_Reading passage_:
##########

Where was I? Oh, yes. They entice Wesley to join the fraternity of killers by depositing almost four million dollars of his dead father’s assets into an ATM. Empowered by this sudden windfall, Wesley obliterates his cruel boss at work; smashes his phone in the face of the bogus best friend who is humping his girlfriend; and crosses over to the dark side of the fraternity, whose secret hideout is a textile factory. In the crash course in assassin school that follows, Fox and her chums beat the living daylights out of Wesley, break every bone in his body, and dip him into a pool of magical ice water covered with wax that cures in an hour every knife cut, flesh burn, bullet hole, rip, tear, abrasion and wound that takes years in intensive care to heal. When he survives, Wesley’s job is to become as vicious as his father and find the member of the “fraternity” who went rogue, betrayed the others and killed their best member. Why this is considered an honor is never explained. Their victims are selected by clues revealed in irregular threads in the tapestry weave in the textile mill. “Kill one, save a thousand” is their motto. What Wesley doesn’t know is that he’s on the hit list as Fox’s next assignment.
Enough. Any movie in which orders to slaughter are hidden in the threads of a loom defies analysis already. Wanted is about men who find their cojones when they murder, and women who go weak with lust over insanity, power, and brutal mayhem. The sophomoric direction (by Timur Bekmambetov) and the imbecilic writing (by Michael Brandt, Derek Haas and Chris Morgan) make for another Matrix redux that is no better or worse than Speed Racer, but I’m getting tired of leaving movie screenings with everyone around me grousing, “Sure, it’s incomprehensible gibberish, but it’s supposed to be!” Except for one brief detour as the widow of slain journalist Daniel Pearl in the box office flop A Mighty Heart, Angelina Jolie hasn’t bothered to give a real performance of any distinction since Girl, Interrupted (1999). She walks through Wanted like an afterthought, every splatter of blood on her face designed like a Mondrian sketch. I no longer expect anything valid from her, but this horror also wastes the talents of some serious people, including Terence Stamp, Morgan Freeman and, especially, James McAvoy. In one year, he went from Atonement, the best film of 2007, to Wanted, one of the worst films of 2008. Hardly anything to inspire pride, if you ask me. For high-octane thrills, the final third of this interminable bore features a spectacular CGI train wreck and an army of rats fueled by peanut butter. Brief distractions, to be sure, but nothing to write home about.

##########

[Part of a data file]
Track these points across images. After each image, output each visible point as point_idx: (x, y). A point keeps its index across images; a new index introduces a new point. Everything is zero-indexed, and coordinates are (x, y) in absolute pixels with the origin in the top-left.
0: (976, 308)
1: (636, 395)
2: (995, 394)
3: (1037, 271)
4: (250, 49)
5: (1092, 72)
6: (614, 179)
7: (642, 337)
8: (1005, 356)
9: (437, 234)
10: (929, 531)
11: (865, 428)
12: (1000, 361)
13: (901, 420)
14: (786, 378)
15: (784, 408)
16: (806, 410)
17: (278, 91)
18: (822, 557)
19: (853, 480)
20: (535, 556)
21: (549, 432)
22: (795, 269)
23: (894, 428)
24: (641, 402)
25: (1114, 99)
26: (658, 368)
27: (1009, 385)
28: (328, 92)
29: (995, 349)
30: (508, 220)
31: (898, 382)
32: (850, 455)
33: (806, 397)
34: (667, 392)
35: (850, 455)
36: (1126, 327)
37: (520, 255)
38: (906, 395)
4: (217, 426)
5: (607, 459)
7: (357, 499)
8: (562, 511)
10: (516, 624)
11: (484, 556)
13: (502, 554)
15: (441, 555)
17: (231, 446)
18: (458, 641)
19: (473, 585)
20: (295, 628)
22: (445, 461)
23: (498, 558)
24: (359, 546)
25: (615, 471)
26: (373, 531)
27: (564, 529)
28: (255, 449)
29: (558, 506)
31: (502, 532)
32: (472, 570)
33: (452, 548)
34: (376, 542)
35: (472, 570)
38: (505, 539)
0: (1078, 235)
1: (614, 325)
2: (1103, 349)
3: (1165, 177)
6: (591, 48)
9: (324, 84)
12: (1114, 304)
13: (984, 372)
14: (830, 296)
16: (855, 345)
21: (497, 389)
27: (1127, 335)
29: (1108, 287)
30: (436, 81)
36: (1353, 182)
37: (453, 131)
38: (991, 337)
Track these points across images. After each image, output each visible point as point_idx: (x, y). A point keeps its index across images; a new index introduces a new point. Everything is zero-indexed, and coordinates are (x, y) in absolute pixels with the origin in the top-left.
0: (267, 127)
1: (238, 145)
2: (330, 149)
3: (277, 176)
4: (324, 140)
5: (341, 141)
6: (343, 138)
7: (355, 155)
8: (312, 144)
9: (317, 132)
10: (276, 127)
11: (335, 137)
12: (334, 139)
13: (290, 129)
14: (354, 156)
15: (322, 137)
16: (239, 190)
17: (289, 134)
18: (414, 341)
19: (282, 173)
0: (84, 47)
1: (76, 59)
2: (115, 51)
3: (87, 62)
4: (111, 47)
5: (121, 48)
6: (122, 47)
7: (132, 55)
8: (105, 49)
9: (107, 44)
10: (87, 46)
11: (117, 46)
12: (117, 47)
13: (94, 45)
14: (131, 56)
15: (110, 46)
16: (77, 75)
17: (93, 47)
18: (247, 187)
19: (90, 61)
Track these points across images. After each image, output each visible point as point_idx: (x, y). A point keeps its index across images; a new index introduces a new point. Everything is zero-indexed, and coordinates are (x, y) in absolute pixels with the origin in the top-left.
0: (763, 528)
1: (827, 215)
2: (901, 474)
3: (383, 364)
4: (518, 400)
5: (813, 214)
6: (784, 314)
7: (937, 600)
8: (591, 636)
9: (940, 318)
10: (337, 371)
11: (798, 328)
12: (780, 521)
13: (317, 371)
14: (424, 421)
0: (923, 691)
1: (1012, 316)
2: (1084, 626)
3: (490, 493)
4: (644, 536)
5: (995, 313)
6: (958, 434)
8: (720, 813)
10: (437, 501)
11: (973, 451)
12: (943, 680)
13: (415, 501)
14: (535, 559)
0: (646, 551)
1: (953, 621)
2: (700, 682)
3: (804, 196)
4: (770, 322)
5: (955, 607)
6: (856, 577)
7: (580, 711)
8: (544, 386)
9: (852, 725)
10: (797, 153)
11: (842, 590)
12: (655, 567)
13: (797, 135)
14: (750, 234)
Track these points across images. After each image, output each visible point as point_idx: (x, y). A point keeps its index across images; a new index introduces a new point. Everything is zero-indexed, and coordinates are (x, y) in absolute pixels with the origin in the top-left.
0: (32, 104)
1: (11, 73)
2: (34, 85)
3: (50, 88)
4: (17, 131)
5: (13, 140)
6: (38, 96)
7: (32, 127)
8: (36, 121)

##########

_Exercise task_:
According to the movie review, what serves as the fraternity's secret hideout?

_Answer to the task_:
A textile factory.